Todos os animais suspeitos estavam na mira das espingardas dos camponeses. Linces, coiotes, chacais, cães sem dono. Varria-se o sangue com o sangue. O sangue dos cordeiros inocentes era lavado com o sangue dos carnívoros como se todos eles personificassem o Chupa-Cabras. Os cientistas, as autoridades, não tinham mãos a medir. Não havia resposta para a morte dos bichos que pertenciam aos homens, carcaças eram encontradas todos os dias sem pinga de sangue, a raiva ia-se acumulando nas gentes que precisava do gado para sobreviver.

Um vaqueiro matou uma criatura que descobriu rondando a sua quinta. A imprensa sensacionalista chamou-lhe imediatamente La Bestia de Elmendorf. Tinha um aspecto bisonho: um cão sem pêlo. Em Davis, na Universidade da Califórnia, o diagnóstico repetiu-se: tratava-se de um coiote com sarna sarcóptica. Mais casos se seguiram a este com as mesmíssimas conclusões: coiotes atacados pela escabiose cuja incomodidade os conduzia a um estado de loucura raivosa.

A popularidade do Chupa-Cabras tornou-se universal. Não apenas pelo tal nome entre o ridículo e o grotesco, entre o sinistro e a comédia, mas principalmente pela atenção que a imprensa – na sua grande maioria regional – foi dando aos supostos avistamentos e ataques do bicho. Durante anos a fio, na América Latina era raro não surgir alguém nos jornais e nas televisões a descrever bichos estapafúrdios que devastavam rebanhos inteiros de quadrúpedes apetitosos, tanto para o homem como para o assim dito Chupa Cabras.
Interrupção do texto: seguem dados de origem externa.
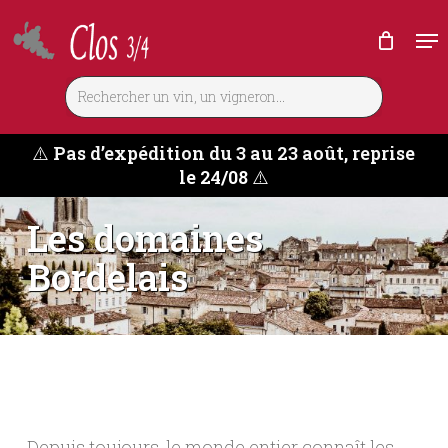
Skip
Me
to
main
content
⚠️
Pas d’expédition du 3 au 23 août, reprise
le 24/08
⚠️
Les domaines
Bordelais
Depuis toujours, le monde entier connaît les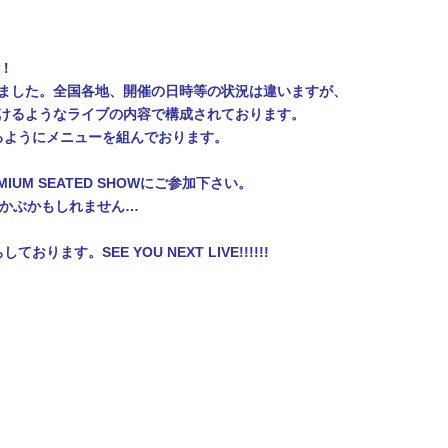
」！
しました。全国各地、開催の日時等の状況は違いますが、
頂けるようなライブの内容で構成されております。
けるようにメニューを組んでおります。
M SEATED SHOWにご参加下さい。
浮かぶかもしれません…
。SEE YOU NEXT LIVE!!!!!!
）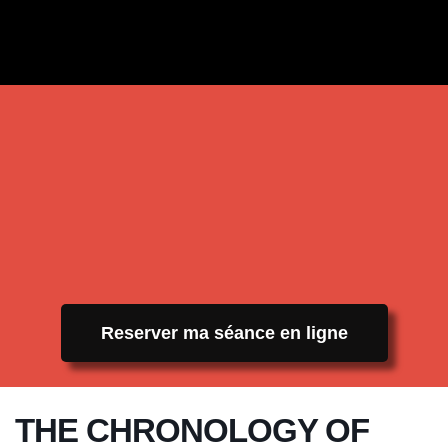
Reserver ma séance en ligne
THE CHRONOLOGY OF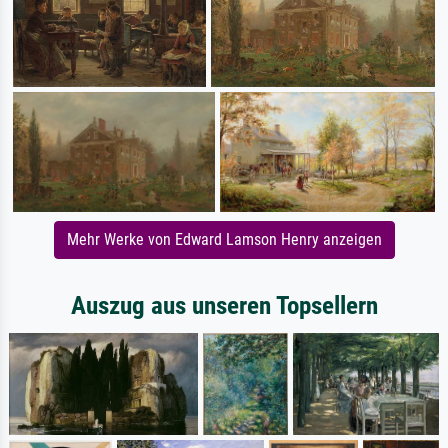
Mehr Werke von Edward Lamson Henry anzeigen
Auszug aus unseren Topsellern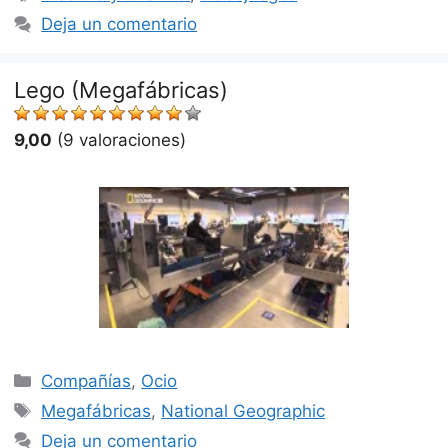
Deja un comentario
Lego (Megafábricas)
9,00
(9 valoraciones)
Categorías
Compañías
,
Ocio
Etiquetas
Megafábricas
,
National Geographic
Deja un comentario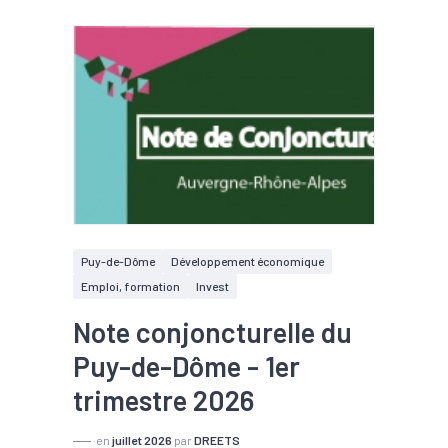
Puy-de-Dôme
Développement économique
Emploi, formation
Invest
Note conjoncturelle du
Puy-de-Dôme - 1er
trimestre 2026
en
juillet 2026
par
DREETS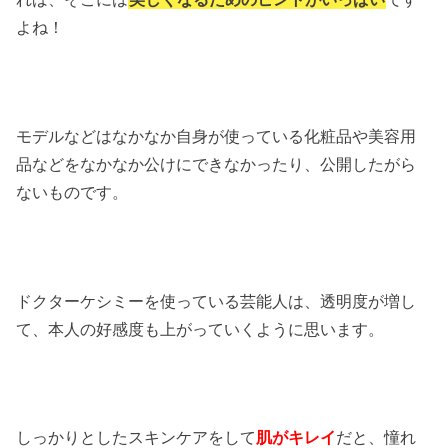
よね！
モデルなどはなかなか自身が使っている化粧品や美容用
品などをなかなか公けにできなかったり、公開したがら
ないものです。
ドクターケシミーを使っている芸能人は、透明度が増し
て、本人の好感度も上がっていくように思います。
しっかりとしたスキンケアをして
肌がキレイ
だと、憧れ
As lendas têm sempre pernas para andar enquanto o homem tiver imaginação para transformar uma realidade banal numa maldição divina, saída de um ser super-poderoso para o qual não há, neste planeta, maneiras de deter a sua intrínseca maldade. O Chupa-Cabras veio e ficou, mesmo que não passe de um miserável e esquálido coiote com uma comichão pelo corpo todo que o conduz a um estado desesperado de loucura.

Ou, como diz também a canção dos Tiro de Gracia, simplesmente um canalha sempre disposto a morder a mão que lhe dá de comer: «I say Juan/tu tu mi mi yo yo/siendo Chupacabras la hinchada/de bandas del barrio/Copihuano marihuano tanteando lo humano/así que no muerdas la mano la cual te dá de comer…»

Chupa-Cabras – estamos infinitamente dispostos a encontrar novos nomes para a maldade. Mesmo que ridículos, grotescos ou sinistros… Pouco importa se o mal está lá. Cada um o vê com os olhos que tem.